**Task goal:** State how many lines in the entries below contain the word "dapat". Reply with the number alone.

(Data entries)
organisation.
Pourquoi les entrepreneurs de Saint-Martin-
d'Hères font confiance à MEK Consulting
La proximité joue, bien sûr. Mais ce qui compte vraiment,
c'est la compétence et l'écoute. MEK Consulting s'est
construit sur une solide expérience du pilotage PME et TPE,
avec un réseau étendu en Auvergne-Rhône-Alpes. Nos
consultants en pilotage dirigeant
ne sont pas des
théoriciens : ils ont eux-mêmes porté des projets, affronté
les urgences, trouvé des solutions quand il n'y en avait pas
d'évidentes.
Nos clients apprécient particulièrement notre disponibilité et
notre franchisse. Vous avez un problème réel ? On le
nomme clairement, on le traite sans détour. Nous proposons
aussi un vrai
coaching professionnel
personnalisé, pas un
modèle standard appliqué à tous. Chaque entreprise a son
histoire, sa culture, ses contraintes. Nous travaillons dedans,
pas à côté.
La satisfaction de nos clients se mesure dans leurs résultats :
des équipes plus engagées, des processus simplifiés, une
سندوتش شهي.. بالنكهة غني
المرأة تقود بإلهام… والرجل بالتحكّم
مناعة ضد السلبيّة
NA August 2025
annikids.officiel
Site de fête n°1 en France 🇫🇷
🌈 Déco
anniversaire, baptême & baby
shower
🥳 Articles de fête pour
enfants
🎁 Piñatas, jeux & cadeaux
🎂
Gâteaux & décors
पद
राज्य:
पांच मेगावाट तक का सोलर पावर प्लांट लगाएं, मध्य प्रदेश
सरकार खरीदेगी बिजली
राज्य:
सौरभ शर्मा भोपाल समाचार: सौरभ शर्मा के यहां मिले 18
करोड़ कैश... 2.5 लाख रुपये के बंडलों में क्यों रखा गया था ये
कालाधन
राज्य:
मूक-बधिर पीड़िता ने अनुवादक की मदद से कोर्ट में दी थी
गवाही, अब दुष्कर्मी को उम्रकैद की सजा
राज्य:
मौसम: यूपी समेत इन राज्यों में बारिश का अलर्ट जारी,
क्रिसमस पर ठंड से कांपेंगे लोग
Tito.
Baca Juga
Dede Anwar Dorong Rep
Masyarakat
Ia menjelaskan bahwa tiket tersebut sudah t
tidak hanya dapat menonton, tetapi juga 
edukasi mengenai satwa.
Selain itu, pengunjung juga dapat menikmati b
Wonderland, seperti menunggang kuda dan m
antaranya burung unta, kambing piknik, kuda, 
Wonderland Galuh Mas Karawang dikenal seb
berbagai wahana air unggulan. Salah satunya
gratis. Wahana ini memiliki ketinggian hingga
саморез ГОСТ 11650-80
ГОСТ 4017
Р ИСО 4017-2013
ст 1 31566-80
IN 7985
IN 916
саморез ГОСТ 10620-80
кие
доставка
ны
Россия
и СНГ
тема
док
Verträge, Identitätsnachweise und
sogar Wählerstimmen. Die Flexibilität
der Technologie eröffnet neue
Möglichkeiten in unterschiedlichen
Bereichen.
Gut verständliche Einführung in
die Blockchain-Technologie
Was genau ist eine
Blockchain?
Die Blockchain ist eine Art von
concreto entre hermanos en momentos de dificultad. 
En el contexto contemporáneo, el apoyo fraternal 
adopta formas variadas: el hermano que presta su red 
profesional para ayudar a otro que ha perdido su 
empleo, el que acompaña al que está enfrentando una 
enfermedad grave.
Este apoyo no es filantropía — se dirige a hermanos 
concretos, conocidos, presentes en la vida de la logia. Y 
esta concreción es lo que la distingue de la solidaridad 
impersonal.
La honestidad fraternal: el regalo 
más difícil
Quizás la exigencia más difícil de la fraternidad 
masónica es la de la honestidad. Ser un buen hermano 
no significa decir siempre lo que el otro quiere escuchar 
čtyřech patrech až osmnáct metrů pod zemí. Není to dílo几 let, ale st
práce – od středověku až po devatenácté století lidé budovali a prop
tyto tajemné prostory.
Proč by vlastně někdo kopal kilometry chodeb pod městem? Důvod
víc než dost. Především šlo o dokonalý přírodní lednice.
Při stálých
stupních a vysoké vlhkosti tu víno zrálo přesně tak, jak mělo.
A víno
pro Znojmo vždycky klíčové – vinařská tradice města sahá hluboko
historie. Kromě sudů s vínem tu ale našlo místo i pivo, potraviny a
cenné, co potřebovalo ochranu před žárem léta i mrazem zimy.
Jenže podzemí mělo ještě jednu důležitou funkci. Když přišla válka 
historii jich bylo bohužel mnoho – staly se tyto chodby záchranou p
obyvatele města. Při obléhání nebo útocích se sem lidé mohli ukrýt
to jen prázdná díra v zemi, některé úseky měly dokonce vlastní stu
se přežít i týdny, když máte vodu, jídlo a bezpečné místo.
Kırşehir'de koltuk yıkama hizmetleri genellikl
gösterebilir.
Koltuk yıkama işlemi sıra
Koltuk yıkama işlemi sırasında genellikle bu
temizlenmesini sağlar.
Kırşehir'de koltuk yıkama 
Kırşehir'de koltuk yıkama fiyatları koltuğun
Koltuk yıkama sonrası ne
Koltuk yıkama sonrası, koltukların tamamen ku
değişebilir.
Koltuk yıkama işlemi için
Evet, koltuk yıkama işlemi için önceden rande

**Exercise solution:** 2